Eyeing for balance of power

AUKUS was announced just one year after a Pentagon report claimed that China has built the world’s largest naval fleet in sheer numerical terms, even though the Chinese People’s Liberation Army Navy (PLAN) relies mostly on smaller classes of ships, while the U.S. naval strength is further multiplied by its allied navies. One of the most-overlooked events of March 2023 was the annual session of China’s ceremonial national legislature, the National People’s Congress (NPC), which handed over China’s Presidency to the hyper-nationalistic and revanchist leader Xi Jinping for an unprecedented third time in a row.

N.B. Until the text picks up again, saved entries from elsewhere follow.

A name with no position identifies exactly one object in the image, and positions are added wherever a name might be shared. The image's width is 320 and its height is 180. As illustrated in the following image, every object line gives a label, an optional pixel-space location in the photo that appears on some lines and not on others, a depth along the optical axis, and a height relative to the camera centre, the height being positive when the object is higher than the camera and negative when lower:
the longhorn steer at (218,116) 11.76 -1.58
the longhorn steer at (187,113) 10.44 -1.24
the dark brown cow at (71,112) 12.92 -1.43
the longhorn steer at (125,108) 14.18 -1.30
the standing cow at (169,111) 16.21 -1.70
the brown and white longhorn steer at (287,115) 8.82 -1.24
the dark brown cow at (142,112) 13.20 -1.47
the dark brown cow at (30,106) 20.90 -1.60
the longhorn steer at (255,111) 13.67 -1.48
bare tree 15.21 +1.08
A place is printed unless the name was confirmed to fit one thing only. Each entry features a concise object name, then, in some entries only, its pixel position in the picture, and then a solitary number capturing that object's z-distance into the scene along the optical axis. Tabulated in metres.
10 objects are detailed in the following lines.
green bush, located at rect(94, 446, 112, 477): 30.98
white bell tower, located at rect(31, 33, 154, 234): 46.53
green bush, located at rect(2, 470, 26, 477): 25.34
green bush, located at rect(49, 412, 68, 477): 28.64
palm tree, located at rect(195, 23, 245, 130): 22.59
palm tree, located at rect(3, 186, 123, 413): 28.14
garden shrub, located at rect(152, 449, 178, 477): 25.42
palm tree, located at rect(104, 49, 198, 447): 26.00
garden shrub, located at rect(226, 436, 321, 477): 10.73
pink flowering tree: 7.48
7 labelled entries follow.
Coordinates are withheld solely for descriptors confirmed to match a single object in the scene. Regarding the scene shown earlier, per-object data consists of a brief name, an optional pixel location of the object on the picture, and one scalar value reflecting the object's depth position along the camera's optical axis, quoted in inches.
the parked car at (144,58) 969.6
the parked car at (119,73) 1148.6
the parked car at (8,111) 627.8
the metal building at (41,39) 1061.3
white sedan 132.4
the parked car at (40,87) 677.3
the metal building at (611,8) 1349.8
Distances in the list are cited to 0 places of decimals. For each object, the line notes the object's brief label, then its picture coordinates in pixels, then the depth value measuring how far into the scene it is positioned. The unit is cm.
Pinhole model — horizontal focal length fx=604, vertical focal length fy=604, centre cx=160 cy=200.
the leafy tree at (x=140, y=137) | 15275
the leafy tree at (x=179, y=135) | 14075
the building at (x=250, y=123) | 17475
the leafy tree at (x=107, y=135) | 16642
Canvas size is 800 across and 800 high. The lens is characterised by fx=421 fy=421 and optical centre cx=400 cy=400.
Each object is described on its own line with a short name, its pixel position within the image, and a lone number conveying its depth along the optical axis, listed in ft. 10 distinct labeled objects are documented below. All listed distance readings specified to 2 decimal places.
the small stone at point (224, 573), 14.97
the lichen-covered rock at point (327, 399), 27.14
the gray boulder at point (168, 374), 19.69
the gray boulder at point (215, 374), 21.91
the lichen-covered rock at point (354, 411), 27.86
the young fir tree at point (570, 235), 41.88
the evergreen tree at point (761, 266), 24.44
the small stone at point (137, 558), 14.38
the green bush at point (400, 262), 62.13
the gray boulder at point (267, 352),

The newly-appointed Chinese foreign minister Qin Gang, formerly China’s Ambassador to the United States, held a press conference on the sidelines of the NPC, during which he made a significant remark that throws light on the deteriorating state of U.S.-China relations. He accused the U.S. of harbouring a “Cold War mentality” and said, “… the United States claims that it seeks to out-compete China but does not seek conflict. Yet in reality, it’s so-called competition means to contain and suppress China in all respects and get the two countries locked in a zero-sum game … If the United States does not hit the brake but continues to speed down the wrong path, no amount of guardrails can prevent derailing, and there will surely be conflict and confrontation … Containment and suppression will not make America great, and it will not stop the rejuvenation of China …”

Washington’s shooting of a suspected Chinese “spy balloon” that flew over American airspace earlier this year is the latest example of this downward spiral in U.S.-China ties. The Indo-Pacific, as a geostrategic concept and a broader maritime region, came into being as China began to flex its military muscles throughout its immediate and extended neighbourhood, where U.S. and its allies have a robust military presence.

Being part of the U.S.-led alliance system, including the “Five Eyes” intelligence-sharing network and the recent AUKUS pact, Canberra has become a lynchpin of Washington’s evolving Indo-Pacific strategy to counter growing Chinese assertiveness and stated offensive intentions vis-à-vis Taiwan, the South and East China Seas, and also the Line of Actual Control (LAC) with India. Australia is also due to the host the third in-person Quad leaders’ summit later this year.

As the “threat perception” of China in the West continues to rise day by day, the extent to which an AUKUS-centered deterrence is possible in Asia remains to be seen in the years to come.